The name Yealand, mentioned in the Doomsday book as Jalant, derives from the
Anglo-Saxon word meaning ‘high ground’. The name Conyers comes from past
Lords of the Manor. Among the earlier overlords was Henry de Redmayne (hence
Yealand Redmayne). By the early 13th century, control had passed to Adam de
Yealand, Sheriff of the County, whose daughter Alice subsequently married
Robert de Conyers (hence Yealand Conyers).
During the mid 17th
century the villages of Conyers and Redmayne became associated with the
persecuted Quaker movement.

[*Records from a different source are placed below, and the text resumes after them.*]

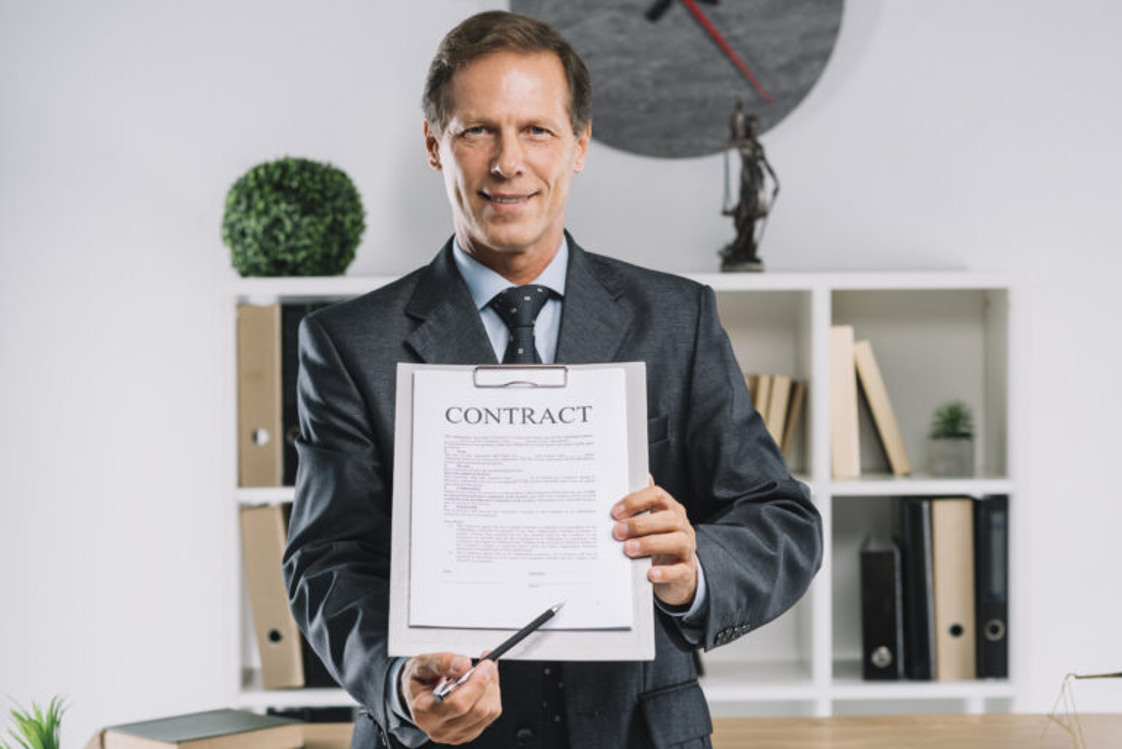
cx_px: 561
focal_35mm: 85
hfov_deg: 23.9
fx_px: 2651
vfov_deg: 16.1
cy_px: 374
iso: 200
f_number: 5
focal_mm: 85
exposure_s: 1/160
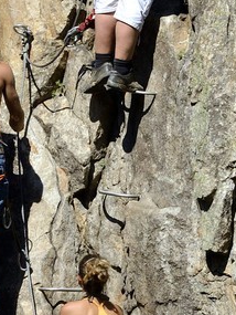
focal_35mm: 890
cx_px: 255
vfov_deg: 2.2
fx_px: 8084
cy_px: -522
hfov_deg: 1.7
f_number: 9
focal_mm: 165
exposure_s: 1/320
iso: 200
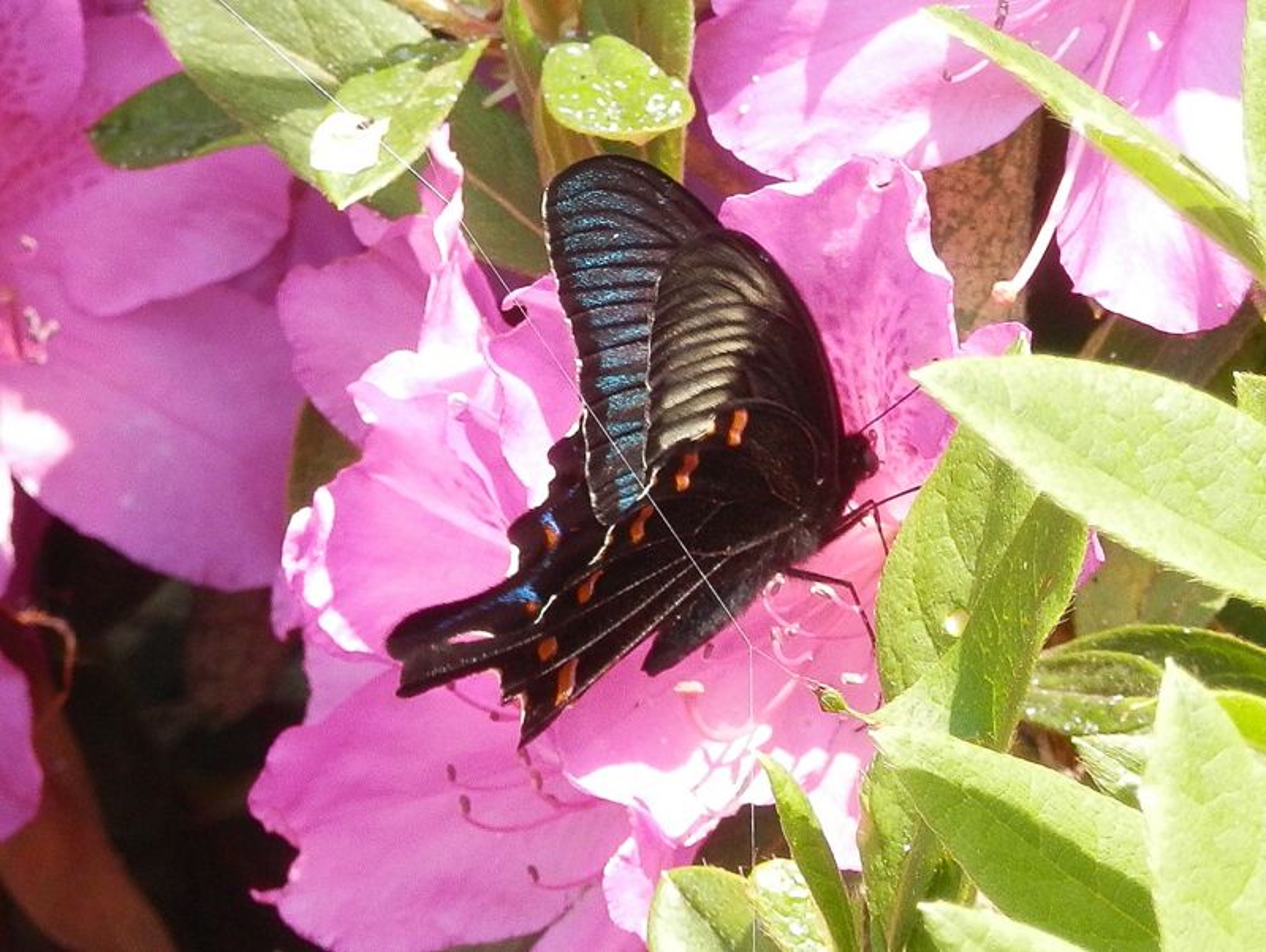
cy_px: 476
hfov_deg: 10.7
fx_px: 6774
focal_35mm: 185
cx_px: 633
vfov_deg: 8.0
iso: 160
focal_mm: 33.2
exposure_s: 1/200
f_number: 5.8
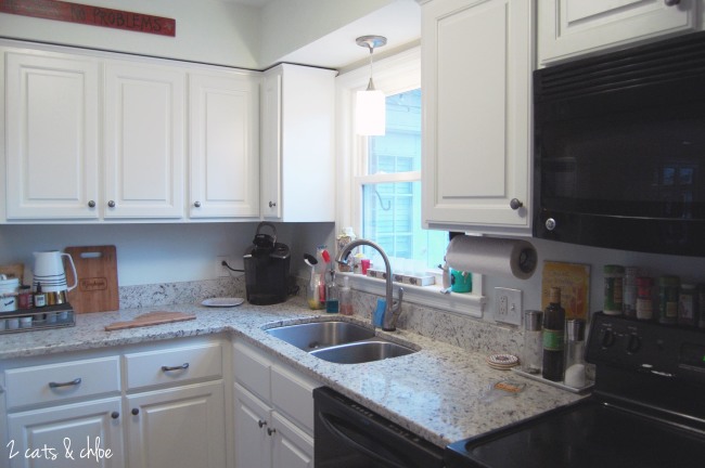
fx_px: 528
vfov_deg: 47.8
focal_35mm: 27
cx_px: 352
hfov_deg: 67.4
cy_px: 234
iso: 800
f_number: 4.5
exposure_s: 1/50
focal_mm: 18
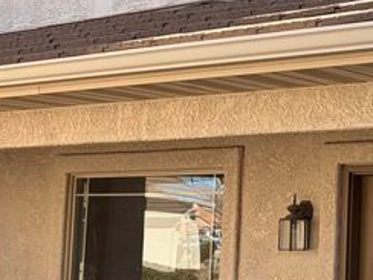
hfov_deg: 20.3
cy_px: 116
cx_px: 438
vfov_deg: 16.2
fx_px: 981
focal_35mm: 91
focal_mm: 5.96
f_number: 1.6
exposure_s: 1/1016
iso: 50
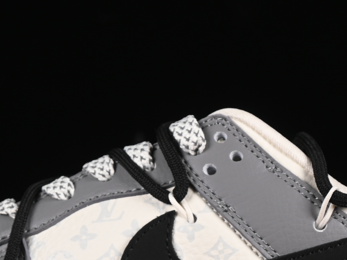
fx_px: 2316
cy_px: 194
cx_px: 138
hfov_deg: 8.6
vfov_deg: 6.4
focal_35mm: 231
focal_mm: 50
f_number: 7.1
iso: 160
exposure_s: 1/80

George Fox, Quaker leader, preached in Yealand
Conyers in 1652. He was particularly supported by Richard Hubberstone, a
local man, who proved invaluable in organising secret Quaker meetings in the
area. Richard Hubberstone continued to uphold the faith until 1662 when he
died in Newgate prison.
For many visitors to
Yealand the object of their journey is to tour the “1652 Country” where in
that year the Society of Friends was established as a result of George Fox’s
visits. The Meeting House was built in 1692 and is still in regular use, as
is the burial ground.
The Anglican church of St. John’s was elevated to the status of a parish in
its own right on 25th September 1870. Originally a chapelry of
the Parish church of St Oswald, records for this church were recorded in the
Parish registers of the mother church and may be viewed as part of those
registers up to the year 1857. From 1858 onwards, the church of St. John
maintained its own registers.
The village pub, The New Inn, dates from about
Yealand is in a
designated Area of Outstanding Natural Beauty. It is a limestone area, well
wooded and rich in wildlife. The RSPB bird reserve of Leighton Moss, well
known for its Bitterns, is within easy walking distance.
Local walks afford
impressive views of Morecambe Bay, the Lakeland Fells and The Pennines.
Within a few miles are castles, Pele Towers and Stately Homes.
Within the Parish is
Leighton Hall, with its origins dating back to 1246. This has been a
Catholic stronghold and during the period of Catholic persecution, a priest
was frequently hidden within the walls. The Catholic Church of St. Mary was
consecrated in 1852, although there had been a previous building since 1782.